FOTO_zika
DESCRIÇÃO DA IMAGEM: Foto mostra em close um mosquito picando uma pessoa.

Por Ciça Melo
Deu Zika! Sim, deu zica, literalmente. Até poucos dias atrás, a questão da deficiência estava ligada ao acaso. Mesmo que, a genética tenha influência em várias deficiências, até na genética o acaso está presente. Se pensarmos em termos de riscos ambientais, naturalmente, diremos que podemos nos “proteger” de tais com cuidados básicos. Entretanto, agora, um mosquito pode ser o transmissor de uma deficiência.

Sabemos agora, que o Zyka vírus é transmitido pelo mosquito aedes aegypit, e que o mesmo, está relacionado a microcefalia. Rapidamente, pessoas passam a se preocupar em vestir calças e blusas de manga comprida, mesmo que em pleno verão. Repelentes passam a fazer parte do cotidiano – principalmente, das grávidas. E a deficiência, passa a ser pensada de forma mais constante. Uma enorme preocupação.Afinal, a microcefalia é uma condição grave, irreversível. As crianças com microcefalia podem ter conseqüências severas, tais como: deficit intelectual, autismo, rigidez dos músculos, entre outros. Segundo o jornal O Globo, até dia 28 de novembro, foram notificados 1.248 casos suspeitos de microcefalia em 311 municípios espalhados em 14 estados. Isto significa, um aumento enorme de casos de microcefalia no Brasil.

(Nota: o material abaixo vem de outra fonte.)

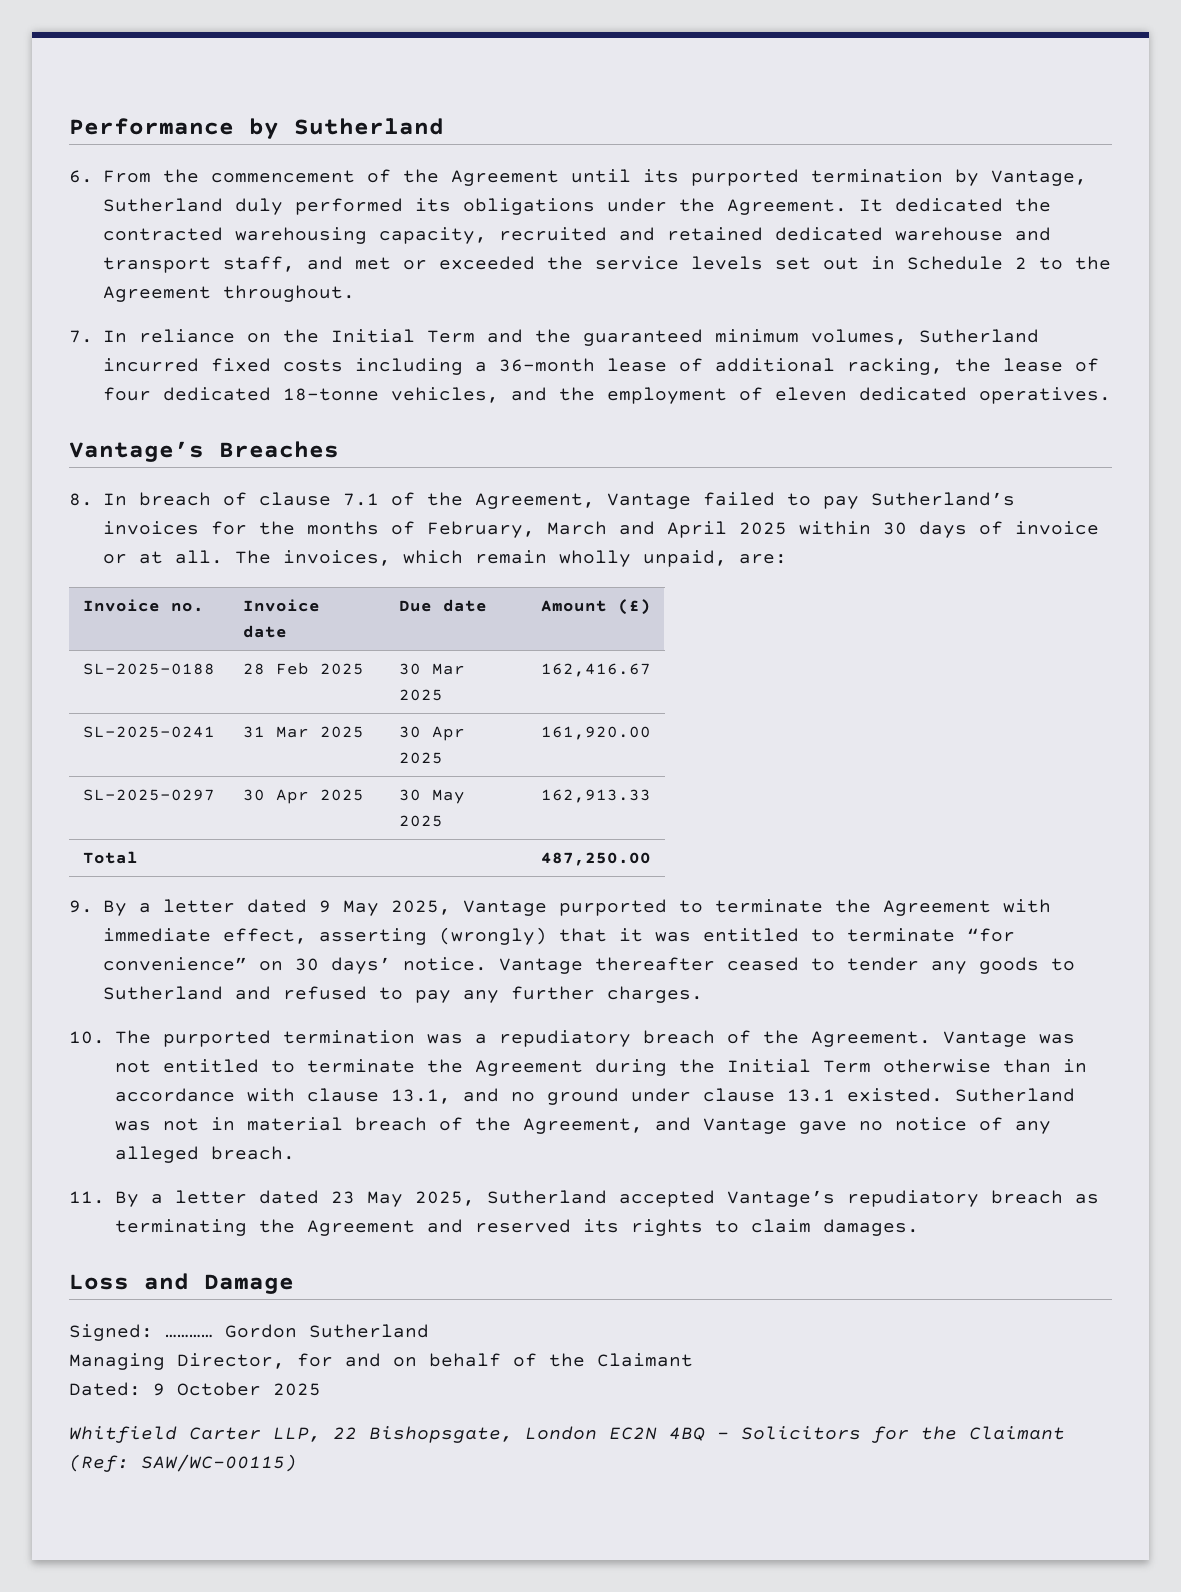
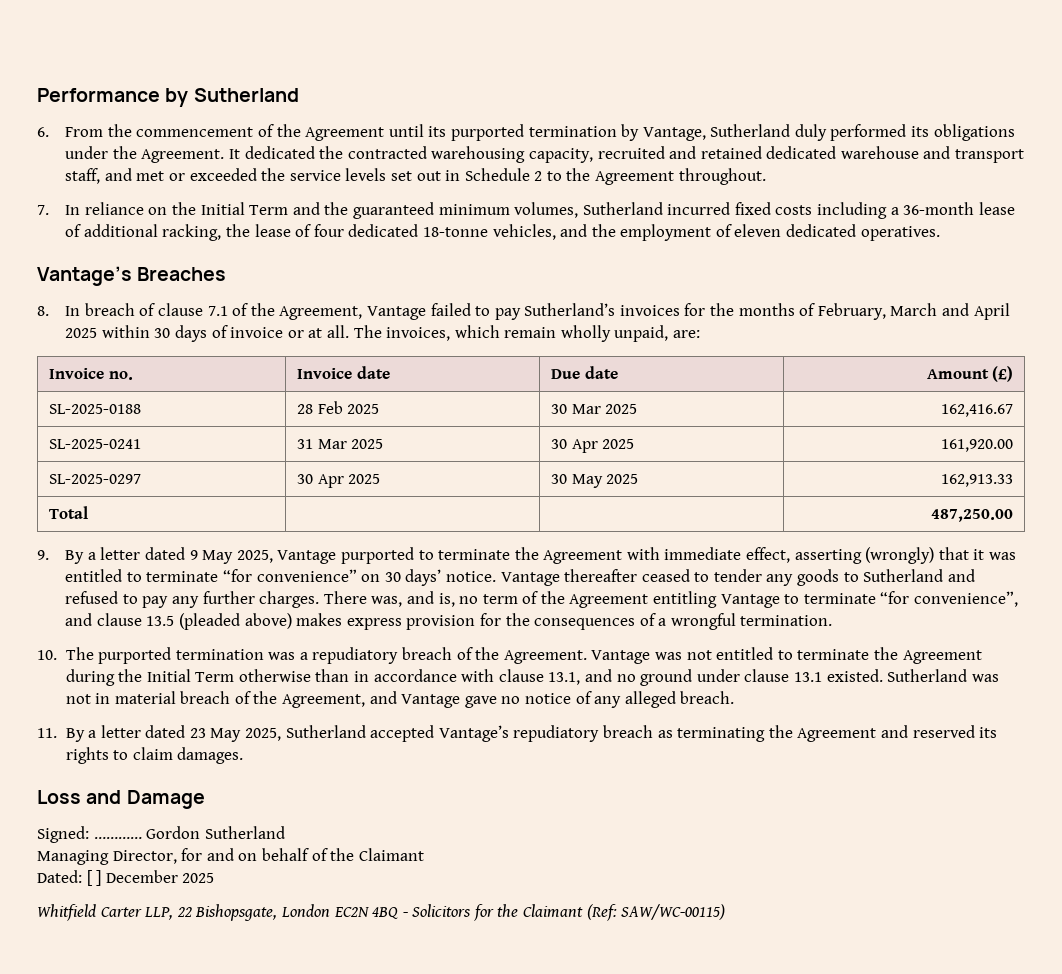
(703, 994) none -> [323,591,1018,608] [65,613,833,630] There was, and is, no term of the Agreement entitling Vantage to terminate “for convenience”, and clause 13.5 (pleaded above) makes express provision for the consequences of a wrongful termination.
[153,1382,261,1396] 9 October -> [86,870,178,886] [ ] December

A Organização Mundial de Saúde (OMS) emitiu um alerta global nesta última terça-feira (1 de dezembro) sobre a epidemia do Zyka vírus. No comunicado, a organização reconhece a relação entre o vírus e os casos de microcefalia. O documento apresentou mapas comparativos de 2014 e 2015, que corroboram com a explosão de casos no Nordeste, principalmente – onde os casos se multiplicaram em até 20 vezes.
Muito tem se falado sobre esta epidemia e os médicos que têm acesso aos relatórios do governo dizem que os dados são alarmantes. Estive semana passada num simpósio na Santa Casa da Misericórdia do Rio de Janeiro, onde uma pediatra chegou a comparar a situação do momento com aquela vivida no passado em relação a febre amarela.
Entretanto, pouco se fala, que nesta semana ainda, estará sendo decidido o destino destas crianças. Sim, podemos e devemos evitar que mais crianças nasçam com deficiência. Todavia, mesmo que eliminemos os mosquitos, mesmo que trabalhemos para minimizar os riscos ambientais. O acaso continuará existindo e precisamos aceitar que estas crianças com deficiência existem. Precisamos aceitar o fato de que elas precisam estar nas escolas junto com todas as outras.
Encaremos de frente a questão, não voltemos ao tempo em que crianças eram escondidas em casa por suas deficiências. Quinta-feira, dia dez de dezembro, pode ser o dia que o destino destes tantos bebês nascidos agora, já esteja traçado. Destinados a viver segregados, longe se seus irmãos e primos.
Que este momento de alerta sirva para lembrar a todos que  qualquer que seja o motivo, devemos ter escolas para todos sempre!